---------- Source data ----------
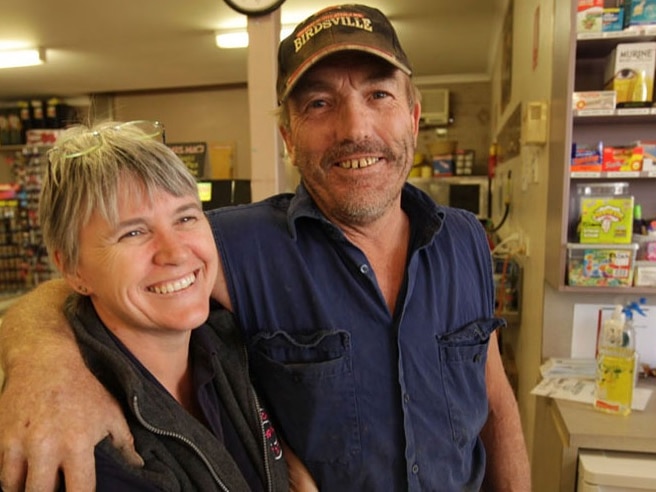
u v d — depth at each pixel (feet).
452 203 14.83
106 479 1.92
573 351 5.94
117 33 12.91
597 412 4.66
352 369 3.01
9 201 13.38
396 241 3.42
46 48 14.14
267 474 2.71
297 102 3.18
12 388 1.96
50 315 2.55
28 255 13.19
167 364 2.62
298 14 11.54
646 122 5.63
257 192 6.84
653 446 4.19
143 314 2.39
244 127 19.69
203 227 2.60
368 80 3.07
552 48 5.91
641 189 5.78
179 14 11.66
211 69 16.83
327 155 3.11
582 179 5.61
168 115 20.20
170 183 2.41
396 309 3.16
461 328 3.36
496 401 3.92
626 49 5.07
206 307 2.59
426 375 3.13
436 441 3.12
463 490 3.37
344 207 3.14
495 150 13.73
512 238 8.90
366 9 3.15
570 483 4.37
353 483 3.02
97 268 2.31
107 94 20.16
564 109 5.21
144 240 2.36
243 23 12.25
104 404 2.06
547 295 5.94
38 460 1.77
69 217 2.28
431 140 18.37
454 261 3.46
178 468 2.24
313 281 3.12
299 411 3.02
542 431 5.73
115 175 2.27
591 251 5.19
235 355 2.97
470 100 18.03
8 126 19.81
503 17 11.44
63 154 2.32
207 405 2.67
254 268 3.18
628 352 4.60
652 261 5.23
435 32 13.03
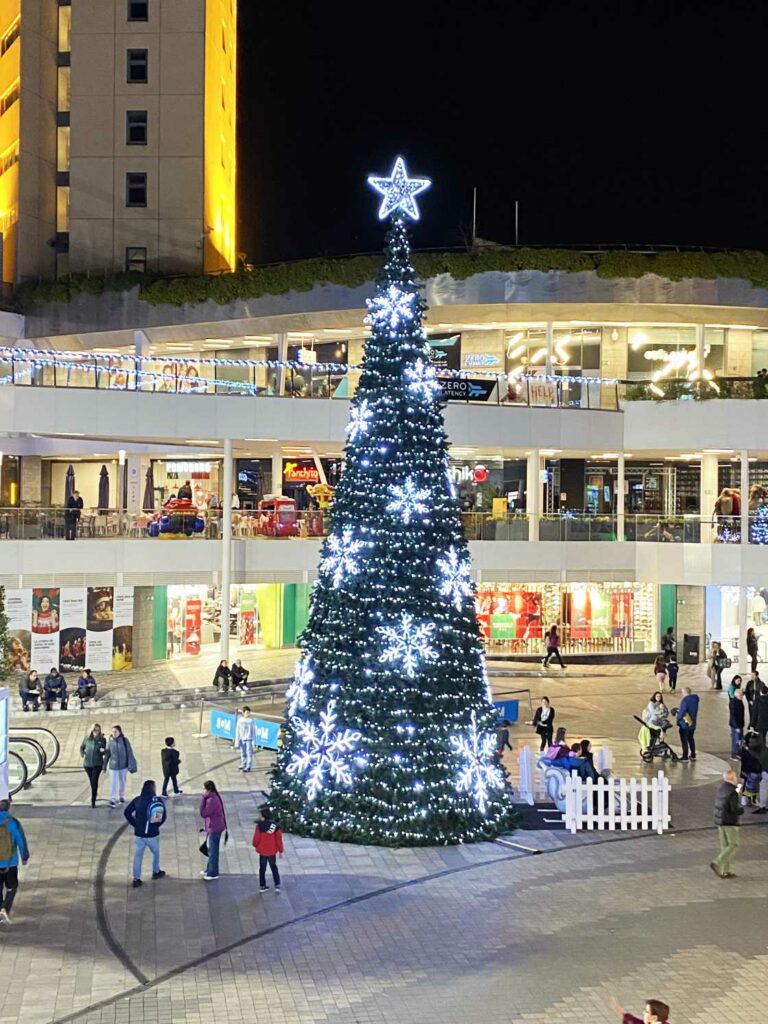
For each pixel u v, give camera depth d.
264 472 48.00
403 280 19.19
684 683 37.12
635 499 47.72
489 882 16.39
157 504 48.34
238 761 25.00
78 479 49.44
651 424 40.62
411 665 18.25
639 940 14.05
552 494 47.34
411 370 18.98
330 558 19.08
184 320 45.16
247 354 48.44
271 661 38.31
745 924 14.66
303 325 44.59
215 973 12.91
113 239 49.94
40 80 50.50
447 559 18.78
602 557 40.69
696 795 22.17
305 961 13.29
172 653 38.84
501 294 41.91
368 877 16.53
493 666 39.06
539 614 41.19
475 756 18.69
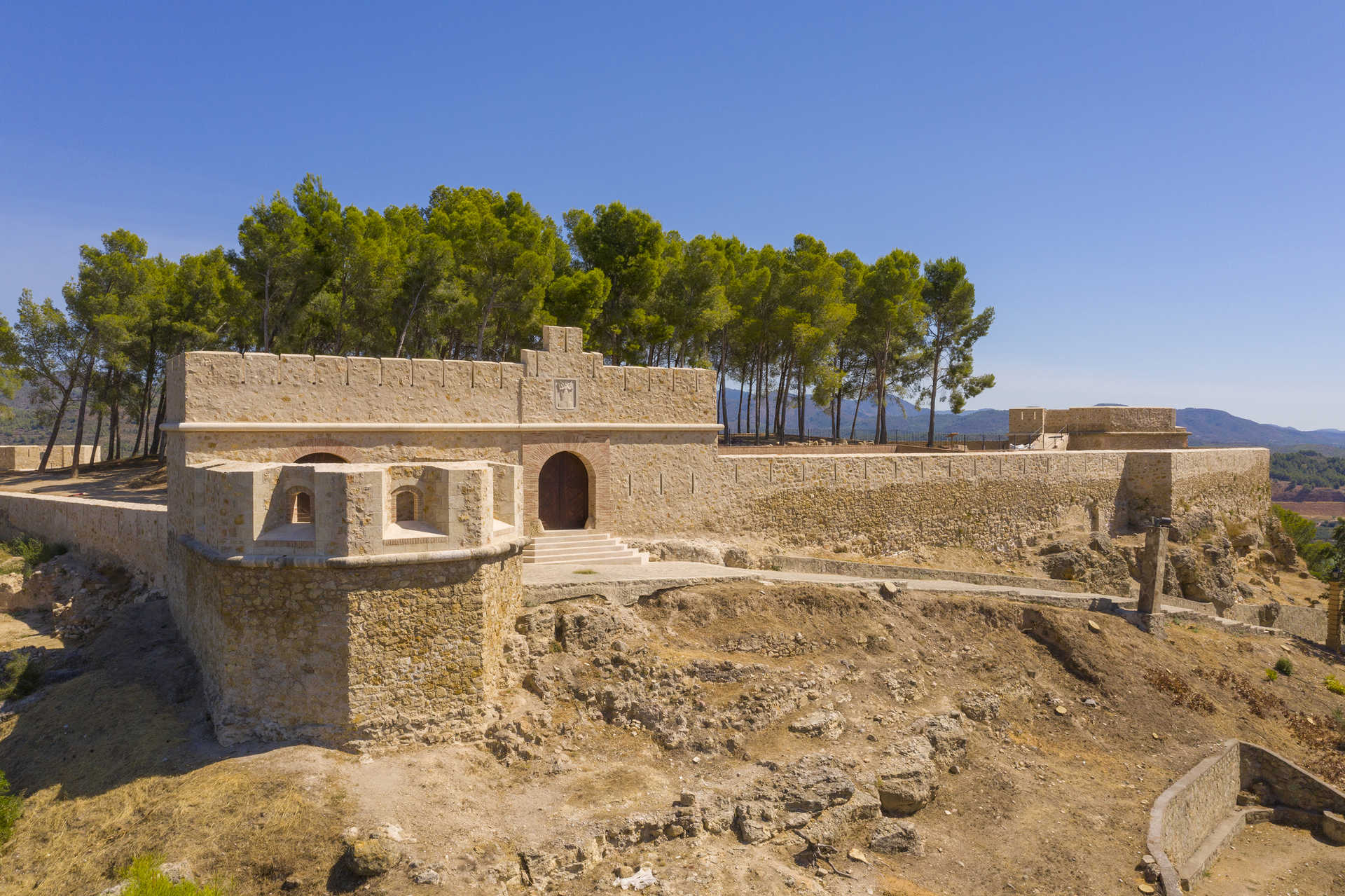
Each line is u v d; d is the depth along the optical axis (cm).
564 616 1945
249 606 1532
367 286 3581
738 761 1736
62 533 2908
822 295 4541
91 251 4112
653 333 4091
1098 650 2541
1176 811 1944
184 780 1437
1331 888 1984
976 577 3067
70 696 1828
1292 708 2620
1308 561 5969
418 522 1639
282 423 2155
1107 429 5050
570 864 1373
----------
# What to do:
Starting at the line that holds "542 431 5.73", retype every line through the end of the data, both ends included. Pictures stay out of the copy.

# Solution to the problem:
542 431 5.73
115 175 2.27
591 251 5.19
235 355 2.97
470 100 18.03
8 126 19.81
503 17 11.44
63 154 2.32
207 405 2.67
254 268 3.18
628 352 4.60
652 261 5.23
435 32 13.03
For each pixel u v, give camera depth d.
264 472 48.00
403 280 19.19
684 683 37.12
635 499 47.72
489 882 16.39
157 504 48.34
238 761 25.00
78 479 49.44
651 424 40.62
411 665 18.25
639 940 14.05
552 494 47.34
411 370 18.98
330 558 19.08
184 320 45.16
247 354 48.44
271 661 38.31
745 924 14.66
303 325 44.59
215 973 12.91
113 239 49.94
40 80 50.50
447 559 18.78
602 557 40.69
696 795 22.17
305 961 13.29
172 653 38.84
501 294 41.91
368 877 16.53
493 666 39.06
539 614 41.19
475 756 18.69
Each line is u v d; d is the depth along the optical axis (cm).
564 616 1945
249 606 1532
367 286 3581
738 761 1736
62 533 2908
822 295 4541
91 251 4112
653 333 4091
1098 650 2541
1176 811 1944
184 780 1437
1331 888 1984
976 577 3067
70 696 1828
1292 708 2620
1308 561 5969
418 522 1639
282 423 2155
1107 429 5050
570 864 1373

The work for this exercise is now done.